Together with earlier evidence, the authors say the study findings support the notion that glutamate accumulation makes further activation of the prefrontal cortex more costly, such that cognitive control is more difficult after a mentally tough workday. “This pattern of results is compatible with the assumption of an increase in the cost of cognitive control, related to the necessity of maintaining glutamate levels within acceptable boundaries,” the investigators wrote. “The elevated cost would both limit the recruitment of cognitive control during choice and bias decisions away from costly options.”

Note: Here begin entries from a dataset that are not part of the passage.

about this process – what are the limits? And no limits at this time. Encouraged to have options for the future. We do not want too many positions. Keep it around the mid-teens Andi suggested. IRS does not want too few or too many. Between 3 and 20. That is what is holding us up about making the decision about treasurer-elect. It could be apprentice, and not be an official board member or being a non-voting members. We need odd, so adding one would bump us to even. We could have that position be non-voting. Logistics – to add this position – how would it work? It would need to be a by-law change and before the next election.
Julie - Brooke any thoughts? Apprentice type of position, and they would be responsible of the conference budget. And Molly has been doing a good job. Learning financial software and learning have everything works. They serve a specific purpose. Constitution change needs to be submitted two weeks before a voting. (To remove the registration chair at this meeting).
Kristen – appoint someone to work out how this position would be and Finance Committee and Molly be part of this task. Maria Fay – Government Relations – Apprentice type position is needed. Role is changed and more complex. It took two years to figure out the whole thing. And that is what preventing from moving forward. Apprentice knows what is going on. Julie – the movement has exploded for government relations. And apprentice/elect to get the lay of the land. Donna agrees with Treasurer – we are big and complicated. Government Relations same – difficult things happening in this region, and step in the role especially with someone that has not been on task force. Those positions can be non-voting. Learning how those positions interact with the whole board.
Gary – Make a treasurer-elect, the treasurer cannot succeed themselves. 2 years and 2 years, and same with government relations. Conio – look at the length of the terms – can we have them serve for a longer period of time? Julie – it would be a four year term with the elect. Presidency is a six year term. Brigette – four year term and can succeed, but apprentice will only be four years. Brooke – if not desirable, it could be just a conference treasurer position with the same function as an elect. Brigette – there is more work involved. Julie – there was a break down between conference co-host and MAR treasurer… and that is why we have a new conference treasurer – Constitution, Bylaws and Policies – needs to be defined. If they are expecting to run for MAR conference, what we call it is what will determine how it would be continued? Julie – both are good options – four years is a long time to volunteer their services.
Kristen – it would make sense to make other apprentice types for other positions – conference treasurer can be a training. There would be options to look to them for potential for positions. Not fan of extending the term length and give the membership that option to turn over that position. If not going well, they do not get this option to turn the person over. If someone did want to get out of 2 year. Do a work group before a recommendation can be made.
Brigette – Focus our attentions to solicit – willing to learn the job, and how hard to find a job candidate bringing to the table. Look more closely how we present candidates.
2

So, is there some way around this limitation of our brain’s ability to think hard? “Not really, I’m afraid,” Pessiglione said. “I would employ good old recipes: rest and sleep! There is good evidence that glutamate is eliminated from synapses during sleep.”

The authors acknowledged that their reported findings are “ … only correlational and cannot be taken as proof that what limits cognitive control exertion is the need to prevent glutamate accumulation. Causal manipulations would be required to validate this assumption,” they stated.

Nevertheless, as they pointed out, “Taken together with previous fMRI data, these results support a neuro-metabolic model in which glutamate accumulation triggers a regulation mechanism that makes lPFC activation more costly, explaining why cognitive control is harder to mobilize after a strenuous workday. … it has been shown that glutamate concentrations decrease during sleep, in relation to EEG slow-wave activity. Glutamate could therefore belong to the potentially toxic substances that are eliminated during sleep, which could mediate recovery from cognitive fatigue.”

In future studies, the investigators hope to learn why the prefrontal cortex seems especially susceptible to glutamate accumulation and fatigue.